Saved entries:
------------------------------------------------------------------------

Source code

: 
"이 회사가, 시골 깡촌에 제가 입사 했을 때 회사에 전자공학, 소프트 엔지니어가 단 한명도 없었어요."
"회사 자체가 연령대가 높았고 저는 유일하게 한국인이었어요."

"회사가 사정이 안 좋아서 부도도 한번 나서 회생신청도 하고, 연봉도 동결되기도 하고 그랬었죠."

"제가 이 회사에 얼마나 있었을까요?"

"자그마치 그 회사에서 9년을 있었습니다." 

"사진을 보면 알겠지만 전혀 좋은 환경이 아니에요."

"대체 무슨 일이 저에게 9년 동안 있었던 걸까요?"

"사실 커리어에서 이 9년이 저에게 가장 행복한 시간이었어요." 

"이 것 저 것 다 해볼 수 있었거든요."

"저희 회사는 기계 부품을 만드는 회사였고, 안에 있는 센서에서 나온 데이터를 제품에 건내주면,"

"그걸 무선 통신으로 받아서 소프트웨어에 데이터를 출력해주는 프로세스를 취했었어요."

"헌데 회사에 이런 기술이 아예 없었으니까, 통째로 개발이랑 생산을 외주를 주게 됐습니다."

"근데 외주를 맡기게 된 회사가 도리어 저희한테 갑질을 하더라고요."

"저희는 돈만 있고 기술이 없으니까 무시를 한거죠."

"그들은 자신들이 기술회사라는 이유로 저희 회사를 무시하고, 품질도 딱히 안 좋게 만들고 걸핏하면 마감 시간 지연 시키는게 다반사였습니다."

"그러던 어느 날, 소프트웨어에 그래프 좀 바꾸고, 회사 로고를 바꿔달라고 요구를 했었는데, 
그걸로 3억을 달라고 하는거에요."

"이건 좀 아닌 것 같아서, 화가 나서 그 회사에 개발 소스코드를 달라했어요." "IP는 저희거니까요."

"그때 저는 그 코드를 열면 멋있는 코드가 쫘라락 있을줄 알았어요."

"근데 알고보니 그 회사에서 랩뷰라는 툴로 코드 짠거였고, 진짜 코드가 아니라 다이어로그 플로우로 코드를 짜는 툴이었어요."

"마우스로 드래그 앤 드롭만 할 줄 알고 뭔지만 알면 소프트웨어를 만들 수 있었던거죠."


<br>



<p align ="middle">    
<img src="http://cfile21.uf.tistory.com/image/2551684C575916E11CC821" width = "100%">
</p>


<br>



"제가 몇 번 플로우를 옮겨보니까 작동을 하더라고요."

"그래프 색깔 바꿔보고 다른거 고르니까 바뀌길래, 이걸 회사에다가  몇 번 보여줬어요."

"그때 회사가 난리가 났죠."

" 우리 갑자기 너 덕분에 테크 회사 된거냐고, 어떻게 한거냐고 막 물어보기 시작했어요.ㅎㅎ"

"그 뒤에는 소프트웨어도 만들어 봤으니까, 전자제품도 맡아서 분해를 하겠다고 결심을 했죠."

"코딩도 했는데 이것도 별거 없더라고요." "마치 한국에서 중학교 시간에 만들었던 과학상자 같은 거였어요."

------------------------------------------------------------------------

* Job
Reproduce every line of the records above without altering a single character.

* Task answer
Source code

: 
"이 회사가, 시골 깡촌에 제가 입사 했을 때 회사에 전자공학, 소프트 엔지니어가 단 한명도 없었어요."
"회사 자체가 연령대가 높았고 저는 유일하게 한국인이었어요."

"회사가 사정이 안 좋아서 부도도 한번 나서 회생신청도 하고, 연봉도 동결되기도 하고 그랬었죠."

"제가 이 회사에 얼마나 있었을까요?"

"자그마치 그 회사에서 9년을 있었습니다." 

"사진을 보면 알겠지만 전혀 좋은 환경이 아니에요."

"대체 무슨 일이 저에게 9년 동안 있었던 걸까요?"

"사실 커리어에서 이 9년이 저에게 가장 행복한 시간이었어요." 

"이 것 저 것 다 해볼 수 있었거든요."

"저희 회사는 기계 부품을 만드는 회사였고, 안에 있는 센서에서 나온 데이터를 제품에 건내주면,"

"그걸 무선 통신으로 받아서 소프트웨어에 데이터를 출력해주는 프로세스를 취했었어요."

"헌데 회사에 이런 기술이 아예 없었으니까, 통째로 개발이랑 생산을 외주를 주게 됐습니다."

"근데 외주를 맡기게 된 회사가 도리어 저희한테 갑질을 하더라고요."

"저희는 돈만 있고 기술이 없으니까 무시를 한거죠."

"그들은 자신들이 기술회사라는 이유로 저희 회사를 무시하고, 품질도 딱히 안 좋게 만들고 걸핏하면 마감 시간 지연 시키는게 다반사였습니다."

"그러던 어느 날, 소프트웨어에 그래프 좀 바꾸고, 회사 로고를 바꿔달라고 요구를 했었는데, 
그걸로 3억을 달라고 하는거에요."

"이건 좀 아닌 것 같아서, 화가 나서 그 회사에 개발 소스코드를 달라했어요." "IP는 저희거니까요."

"그때 저는 그 코드를 열면 멋있는 코드가 쫘라락 있을줄 알았어요."

"근데 알고보니 그 회사에서 랩뷰라는 툴로 코드 짠거였고, 진짜 코드가 아니라 다이어로그 플로우로 코드를 짜는 툴이었어요."

"마우스로 드래그 앤 드롭만 할 줄 알고 뭔지만 알면 소프트웨어를 만들 수 있었던거죠."


<br>



<p align ="middle">    
<img src="http://cfile21.uf.tistory.com/image/2551684C575916E11CC821" width = "100%">
</p>


<br>



"제가 몇 번 플로우를 옮겨보니까 작동을 하더라고요."

"그래프 색깔 바꿔보고 다른거 고르니까 바뀌길래, 이걸 회사에다가  몇 번 보여줬어요."

"그때 회사가 난리가 났죠."

" 우리 갑자기 너 덕분에 테크 회사 된거냐고, 어떻게 한거냐고 막 물어보기 시작했어요.ㅎㅎ"

"그 뒤에는 소프트웨어도 만들어 봤으니까, 전자제품도 맡아서 분해를 하겠다고 결심을 했죠."

"코딩도 했는데 이것도 별거 없더라고요." "마치 한국에서 중학교 시간에 만들었던 과학상자 같은 거였어요."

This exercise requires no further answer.